1

The background is AWS using AWS SAM templates. It's not possible to reuse template fragments like alarm definitions for canary deployments of lambda functions resulting in very long template files. My intention is to write a template engine as wrapper around the SAM templates.

After here a very simple example what I'm trying to do:

import os
from jinja2 import Environment, BaseLoader
from yaml import dump

def to_yaml(data):
    return dump(data)

yaml = """
model:
  data:
    message: hello world
    list_data:
      {{ model.list_data | to_yaml | indent }}
"""

model = {
    'list_data': [1, 2, 3, 4]
}

environment = Environment(loader=BaseLoader())
environment.filters.update({'to_yaml': to_yaml})
template = environment.from_string(yaml)
print(template.render(model=model))

The result is following:

model:
  data:
    message: hello world
    list_data:
      - 1
    - 2
    - 3
    - 4

The problem I have:

  • the indentation is wrong
  • (nice to have) would be great when the to_yaml could handle the indentation itself

Any help is appreciated

I have found similar articles (from naming) but they were about reading and manipulating the YAML document without jinja2 which is not my intention.

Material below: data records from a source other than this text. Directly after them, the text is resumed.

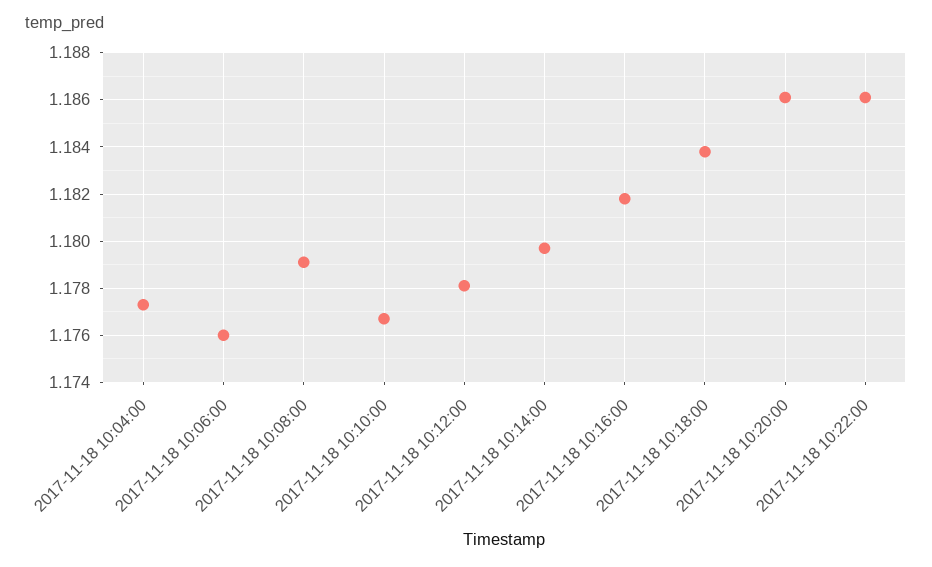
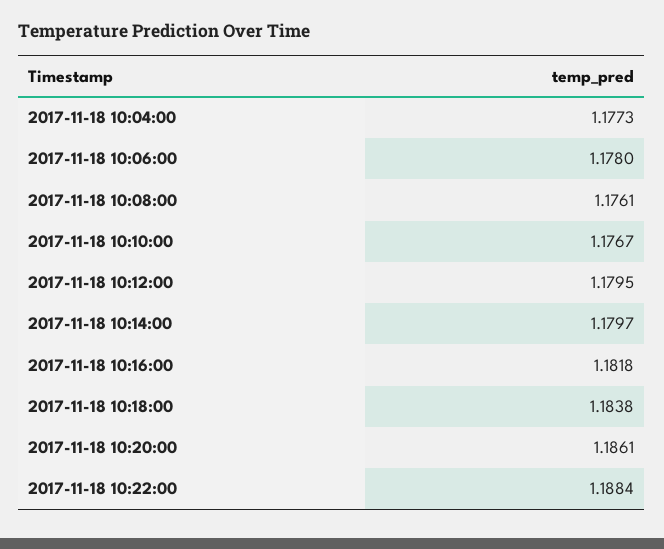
2017-11-18 10:06:00: 1.176 -> 1.178
2017-11-18 10:08:00: 1.179 -> 1.1761
2017-11-18 10:12:00: 1.178 -> 1.1795
2017-11-18 10:22:00: 1.186 -> 1.1884

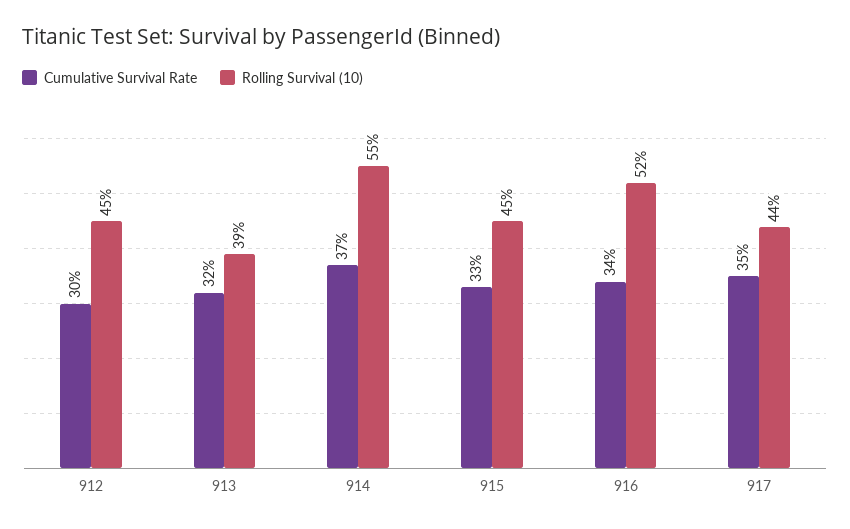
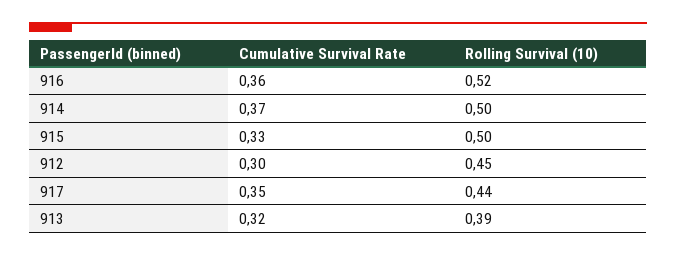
Rolling Survival (10), 914: 0.55 -> 0.5
Rolling Survival (10), 915: 0.45 -> 0.5
Cumulative Survival Rate, 916: 0.34 -> 0.36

Edit: The proposed solution with indent(6) was right, however I don't like the indentation of the {{ ... }} to be on first column. In another article I found the solution that PyYAML requires an own dumper to handle the solution of YAML correctly:

class MyDumper(Dumper):
    def increase_indent(self, flow=False, indentless=False):
        return super(MyDumper, self).increase_indent(flow, False)

def to_yaml(data):
    return dump(data, Dumper=MyDumper)

yaml = """
model:
  data:
    message: hello world
    list_data:
      {{ model.list_data | to_yaml | indent(6) }}
    dict_data:
      {{ model.dict_data | to_yaml | indent(6) }}
"""

model = {
    'list_data': [1, 2, 3, 4],
    'dict_data': {'a': [1, 2], 'b': [3, 4]}
}

environment = Environment(loader=BaseLoader())
environment.filters.update({'to_yaml': to_yaml})
template = environment.from_string(yaml)
print(template.render(model=model))

The result is then:

model:
  data:
    message: hello world
    list_data:
      - 1
      - 2
      - 3
      - 4

    dict_data:
      a:
        - 1
        - 2
      b:
        - 3
        - 4

1 Answers1

1

You can fairly easily force all the indents for the list to be the same by changing it to

yaml = """
model:
  data:
    message: hello world
    list_data:
{{ model.list_data | to_yaml | indent(6, true) }}
"""

Which will make all the list elements indent to the same level. Specifically, the true in the indent() filter will make it also apply the indentation formatting to the first element, and I removed the preceding spaces from that line as well. That at least will let you manually specify the indentation for all list elements.

I'm not sure how to make it auto-determine the level of indentation, however. There also seems to be a to_nice_yaml filter mentioned in this question that is available as a plugin that you could look into, but I can't quite tell the difference it's supposed to make in the output.